Unfortunately, the performance of Obnam is suboptimal. For example, in a
simple test, the initial backup of a typical home directory (60 GB, local
disk) was done at 2.4 MiB/s - where the destination was a USB 2.0 disk
drive (the tested version of Obnam was 1.6.1 on a Fedora 20 system with
lots of RAM/GHz). In that test advanced features like compression and
encryption were even disabled - and since it was the initial backup, no
catalogue comparisons were done.

See also a related stack exchange question for similar reports.

In comparison, other backup programs are write-limited by the maximal write
rate of that USB 2.0 device ( ~ 28 MiB/s) - even when features like
compression, encryption and incremental mode are enabled.

Conclusion: Obnam is too slow to be useful.

BTRFS based backup

BTRFS is a copy on write file system that supports fast
snapshotting. Thus, using it for for incremental backups suggests itself.
Basically, the backup involves simply rsyncing locations to a BTRFS mount,
creating daily/weekly etc. read-only snapshots (which are normal filesystem
locations) and that's it. For encryption, the BTRFS filesystem can be
created on a luks-encrypted device-mapper device.

See also btrarch, which is a collection of scripts to automate
such a backup scheme.

Advantages:

  • speed - especially when doing incremental backups I've observed a
    speedup of 2 against Dar.
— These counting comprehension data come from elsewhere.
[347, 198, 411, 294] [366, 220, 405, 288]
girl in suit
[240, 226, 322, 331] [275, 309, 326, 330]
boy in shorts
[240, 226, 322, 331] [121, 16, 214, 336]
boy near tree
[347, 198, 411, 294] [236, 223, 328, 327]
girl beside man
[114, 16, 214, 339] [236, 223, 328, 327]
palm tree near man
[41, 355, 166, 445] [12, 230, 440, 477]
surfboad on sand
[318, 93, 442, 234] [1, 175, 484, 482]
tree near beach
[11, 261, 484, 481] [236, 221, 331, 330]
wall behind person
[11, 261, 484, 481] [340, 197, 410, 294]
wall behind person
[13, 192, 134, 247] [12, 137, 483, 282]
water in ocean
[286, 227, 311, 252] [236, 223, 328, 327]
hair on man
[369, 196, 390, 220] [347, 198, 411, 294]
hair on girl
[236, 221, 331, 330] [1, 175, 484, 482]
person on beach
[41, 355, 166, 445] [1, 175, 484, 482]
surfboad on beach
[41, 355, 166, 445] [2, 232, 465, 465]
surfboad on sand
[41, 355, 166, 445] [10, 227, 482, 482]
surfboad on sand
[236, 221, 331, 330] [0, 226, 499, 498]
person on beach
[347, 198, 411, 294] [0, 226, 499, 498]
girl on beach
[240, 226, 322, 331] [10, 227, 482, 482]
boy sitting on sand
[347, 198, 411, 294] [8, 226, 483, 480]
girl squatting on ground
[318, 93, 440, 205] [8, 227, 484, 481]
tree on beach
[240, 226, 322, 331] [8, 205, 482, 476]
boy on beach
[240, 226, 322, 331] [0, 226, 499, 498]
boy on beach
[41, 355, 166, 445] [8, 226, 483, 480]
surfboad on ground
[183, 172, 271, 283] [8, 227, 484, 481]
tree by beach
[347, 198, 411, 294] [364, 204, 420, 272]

In my tests I used rsync in whole-file-copy
    mode (which is also the default when syncing between local disks), thus,
    the speedup does not come from a reduced number of transfered bytes.
  • easy retrieval - the restore of the last or any previous snapshots
    can be done via simple filesystem commands. No need to restore
    several increments on each other or to construct some kind of
    catalogue.
  • data integrity - since BTRFS checksums all filesystem data, errors
    are detected. The checksums are verified during normal filesystem
    operation - but it is also possible to explicitly verify
    a complete volume (cf. btrfs-scrub(8)).